▸ Extracted records
▼

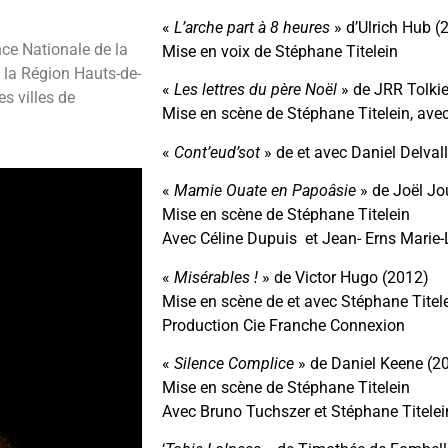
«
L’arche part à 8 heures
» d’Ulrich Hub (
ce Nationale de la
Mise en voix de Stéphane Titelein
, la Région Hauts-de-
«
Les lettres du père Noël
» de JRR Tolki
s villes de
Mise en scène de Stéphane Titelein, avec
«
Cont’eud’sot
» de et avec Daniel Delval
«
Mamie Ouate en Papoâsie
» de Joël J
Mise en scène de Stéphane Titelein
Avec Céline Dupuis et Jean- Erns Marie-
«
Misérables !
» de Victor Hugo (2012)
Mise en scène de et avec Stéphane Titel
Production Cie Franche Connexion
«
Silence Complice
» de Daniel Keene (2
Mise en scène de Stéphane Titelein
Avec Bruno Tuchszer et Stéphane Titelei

▲
▼

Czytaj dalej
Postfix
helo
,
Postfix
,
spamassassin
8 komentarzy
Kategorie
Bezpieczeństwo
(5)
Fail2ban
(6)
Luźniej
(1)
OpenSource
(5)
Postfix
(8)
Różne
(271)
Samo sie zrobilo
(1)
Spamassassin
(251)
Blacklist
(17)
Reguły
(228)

▲

▸ Problem to solve
Count the lines in the rows that contain the string "Stéphane", treating case as significant. Give only the number.

▸ Response area
6